Have you ever wondered how a fishing tournament could be held without using livewells, stringers, or harvesting your catch? Well, with recent catch-and-release regulations going into effect across the country and a more environmental mindset among outdoorsmen, a little planning and the use of digital cameras, such “C and R” tournaments are not only possible, they are easy to conduct and compete in. All tournament directors need are an “identifier” and an onsite computer for “weigh-ins”. All the angler needs is a digital camera and a measuring device.
For years kayak fishing tournaments have been at the forefront of the development of such Catch-Photo-Release (CPR) tournaments. For obvious reasons a unique format for documenting catches was necessary, since the typical kayak lacks a livewell. And to many peoples’ surprise, over the years there have been very few, if any, substantial problems or controversies which have arisen from these tournaments. And several annual kayak fishing tournaments successfully conduct CPR events with well over 100 entrants each year. Now with new fisheries regulations and growing angler interest this format may become much more utilized with tournaments outside of the kayak fishing community.
The main thing to remember with CPR tournaments is that they utilize fish length and not weight in tracking competitors’ entries. Basically, at a designated time prior to the event tournament coordinators distribute some form of photographic identifier to the entrants. This identifier may be an event sponsor’s sticker or printed logo, or any other convenient item which can be placed visibly in each competitor’s photographs. The idea is that no one knows the identifier prior to the event to ensure no previously caught fish can be photographed with the specified identifier. Some tournaments, such as the annual TKAA charity event in Virginia, actually distribute designated measuring devices to each competitor, to be used as both the ruler and identifier.
Once the tournament has begun each angler must take a photograph of each entered fish, while the fish is on a measuring device with the measurement visible. The identifier must also be clearly visible in each photograph. Tournament coordinators also often distribute paper and pencil forms, so that the anglers can keep track of their catches. At the end of the allotted tournament day event directors are notified of the day’s best catches, and memory cards from the competitors’ cameras are used to confirm the winning catches. This is why the identifier is so important, so that only the fish caught during the specific time period are counted.

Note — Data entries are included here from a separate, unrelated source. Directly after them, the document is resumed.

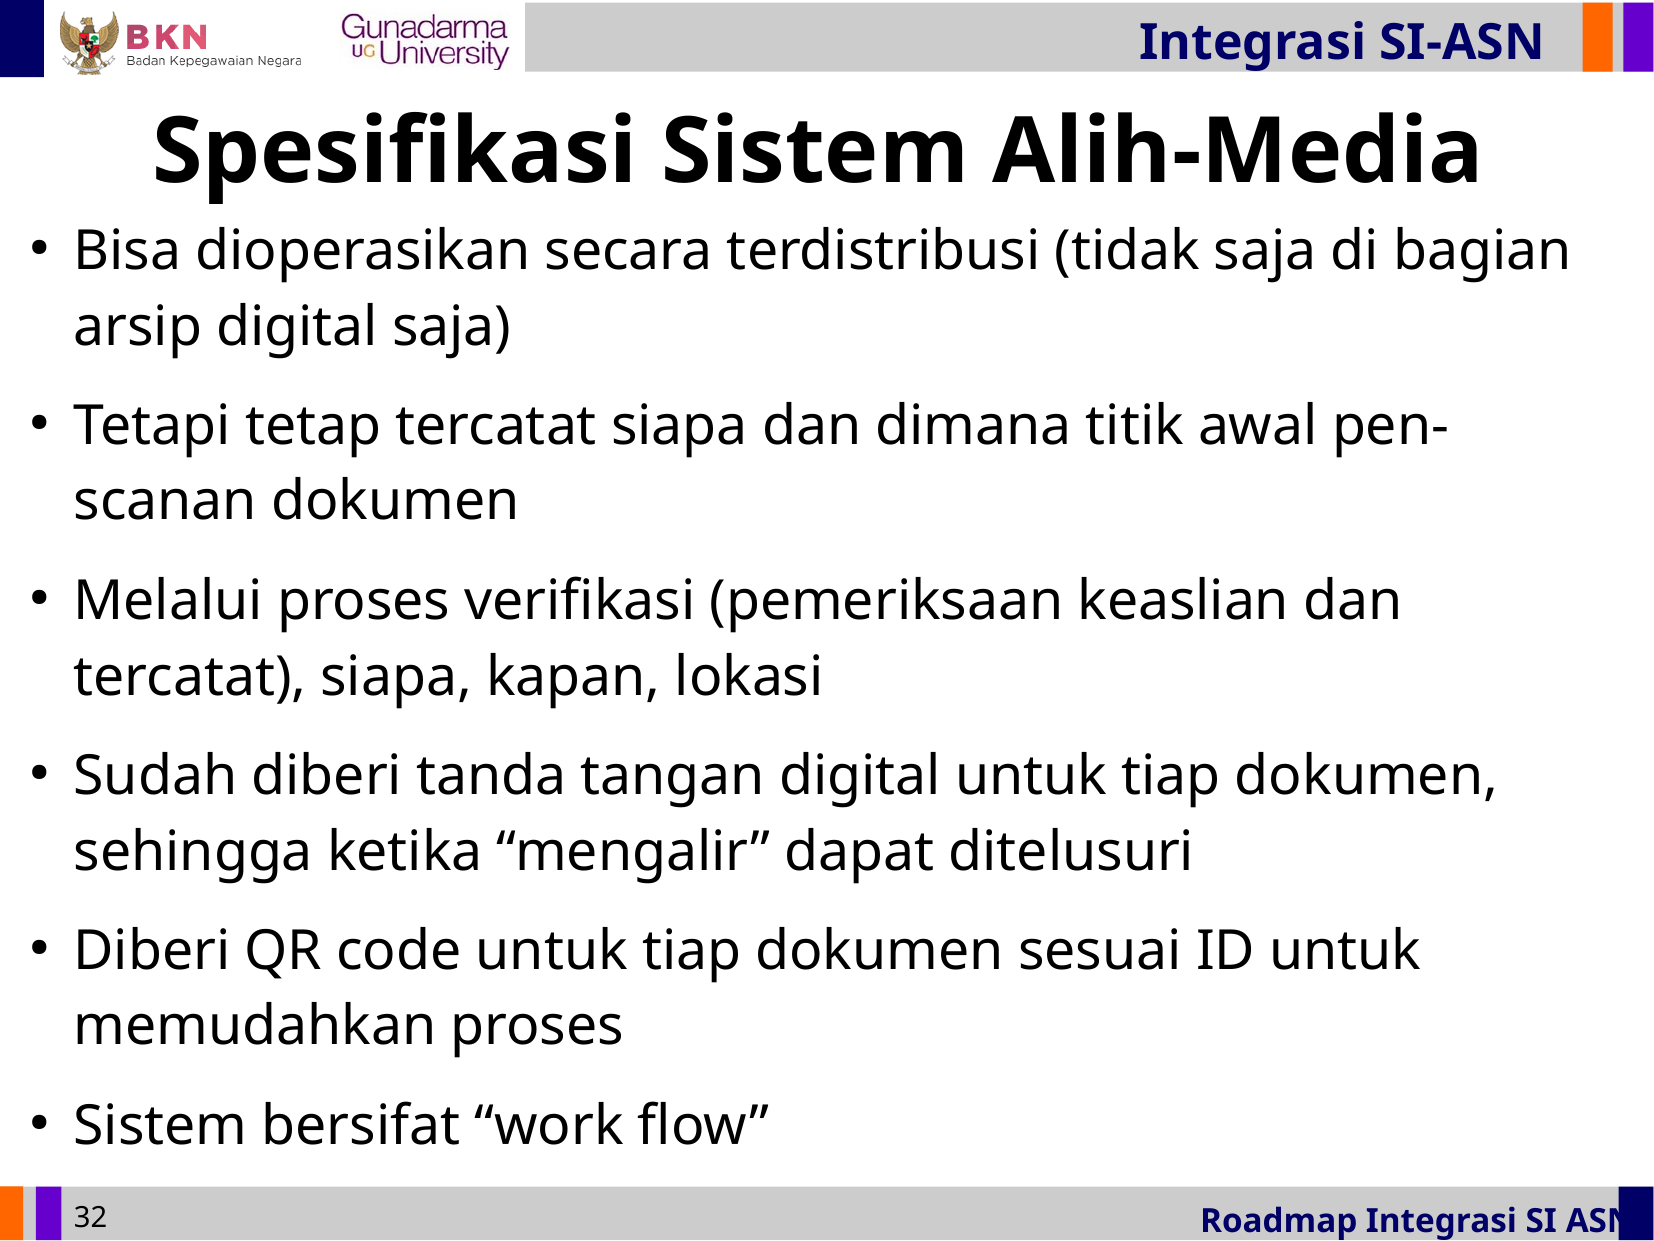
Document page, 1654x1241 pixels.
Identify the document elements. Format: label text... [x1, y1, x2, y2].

title Spesifikasi Sistem Alih-Media [62, 83, 1576, 210]
picture [60, 11, 301, 75]
picture [340, 0, 510, 70]
list Bisa dioperasikan secara terdistribusi (tidak saja di bagian arsip digital saja) Tetapi tetap tercatat siapa dan dimana titik awal pen-scanan dokumen Melalui proses verifikasi (pemeriksaan keaslian dan tercatat), siapa, kapan, lokasi Sudah diberi tanda tangan digital untuk tiap dokumen, sehingga ketika “mengalir” dapat ditelusuri Diberi QR code untuk tiap dokumen sesuai ID untuk memudahkan proses Sistem bersifat “work flow” [14, 210, 1630, 1171]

CPR tournaments will have an increasing role in fishing tournaments over the coming years. It not only complies with typical catch and release regulations, but also causes less stress to the fish, as they would not need to be transported on a boat for the duration of the event or be released into different waters than where they were caught. Also, this photographic concept would offer opportunities for potential competitors who do not have livewell systems on their boats, or even if they happen to be shore anglers.